Identifying predictors of model performance

In the previous section, we described the language-to-vision map** system implemented for this study. Notably, “concreteness” is not explicitly encoded in this model and therefore is not implemented as an a-priori component: the model has no “concreteness feature” that is assigned to some concepts and not to others. The model only knows whether a word has any visual experience associated to itself (in technical terms, whether a word serves as a label for a set of images).

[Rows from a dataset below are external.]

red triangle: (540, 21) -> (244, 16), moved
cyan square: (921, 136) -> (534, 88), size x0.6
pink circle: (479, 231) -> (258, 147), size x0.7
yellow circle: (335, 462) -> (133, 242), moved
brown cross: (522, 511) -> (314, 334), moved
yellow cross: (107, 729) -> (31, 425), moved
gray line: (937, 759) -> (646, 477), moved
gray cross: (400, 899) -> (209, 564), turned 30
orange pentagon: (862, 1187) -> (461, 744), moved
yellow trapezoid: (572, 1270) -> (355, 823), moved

However, not all language-based vectors are the same: By definition, they have different dimensional values, and populate different neighborhoods of the induced semantic space (see Martínez-Huertas, Jorge-Botana, Luzón, & Olmos, in press, for a conceptually similar distinction between a specific dimensionality hypothesis and a semantic neighborhood hypothesis for the map** between language and grounded information). Based on these properties, we can identify factors that potentially influence how well a vision-based representation can be predicted from a language-based representation. On the one hand, there could just be inherent, fundamental differences between language-based representations for concrete and abstract concepts which emerge naturally during the training of the language-based model. Initial evidence for this assumption is provided by Hollis and Westbury (2016), who demonstrate that the dimensions of language-based distributional vectors contain concreteness information that can be extracted using adequate mathematical methods.

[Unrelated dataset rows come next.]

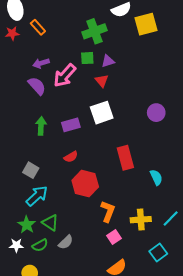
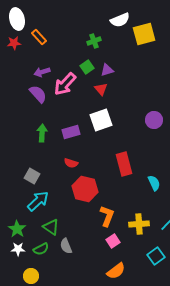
green cross: (95, 31) -> (94, 41), size x0.6
green square: (87, 58) -> (87, 67), turned -32
red semicircle: (71, 157) -> (71, 163), turned 48
green star: (27, 225) -> (17, 229), moved
gray semicircle: (66, 242) -> (66, 246), turned 112

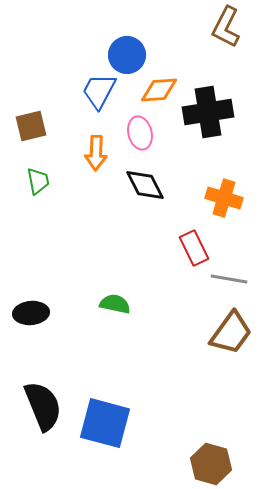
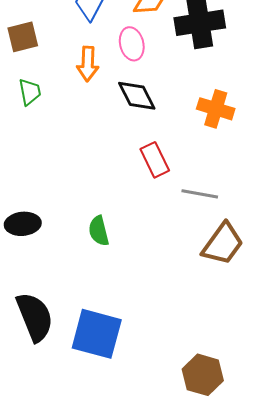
red rectangle: (194, 248) -> (155, 160), moved
gray line: (229, 279) -> (200, 194), moved
green semicircle: (115, 304) -> (99, 231), moved, turned -116

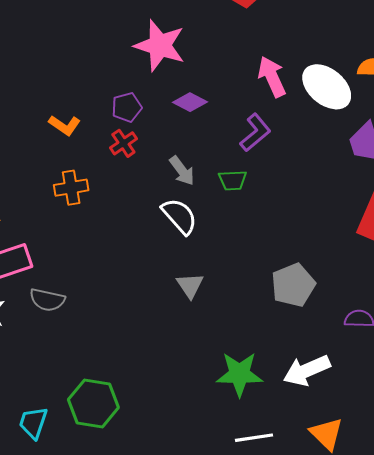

On the other hand, language-based representations for different concepts could inhabit fundamentally different areas of the semantic system. For example, assume that a speaker has newly learned the words stallion and jealousy without accompanying visual experience. Due to the way these words are used, stallion will have a language-based representation that is very similar to horse, steed, and pony. For all these neighbors of stallion, direct visual experience is available, which makes estimations of how a stallion looks like very easy (similar to a horse). The language-based representation for jealousy on the other side will be similar to envy, hatred and resentment, and thus concepts for which no visual experience is available. Irrespective of the concreteness of the word itself, it might be easier to extrapolate a visual representations for a word if its linguistic neighborhood contains more other visually-grounded concepts that can provide “a bridge to visual experience” and an orientation on how the concept probably looks like. This difference between the relative position of visual neighbors (which we will from now on refer to simply as visual neighbors for brevity) might thus influence model performance.

In the following empirical studies, we test our model by deriving model-predicted images for words which are all outside the model training set (i.e., for which the model has no visual experience available). These model-predicted images are then paired with random control images. If our model matches human intuitions on which image better fits the word meaning (i.e., if participants systematically prefer the model prediction over the control image), this will demonstrate that our linguistic and perceptual experience provides the necessary information to establish a link between the two (and that our model provides one possible, simple account on how this can be achieved). The model will be tested in different conditions which we expect to influence model performance: On the one hand, we test the model on both concrete and abstract words; on the other hand, we test it on words that do or do not have training items (i.e., words for which visual experience is available) in their immediate neighborhood. Since these two variables (concreteness and visual neighbors) are normally highly correlated, we apply item selection procedures to disentangle them (see the Methods sections of Experiments 1, 2, and 3). This will allow us (a) to evaluate if the model generally succeeds in predicting visual representations from language-based representations, (b) to test which factors influence its ability to do so, and (c) to examine potential limits of our approach and identify conditions it is not able to handle.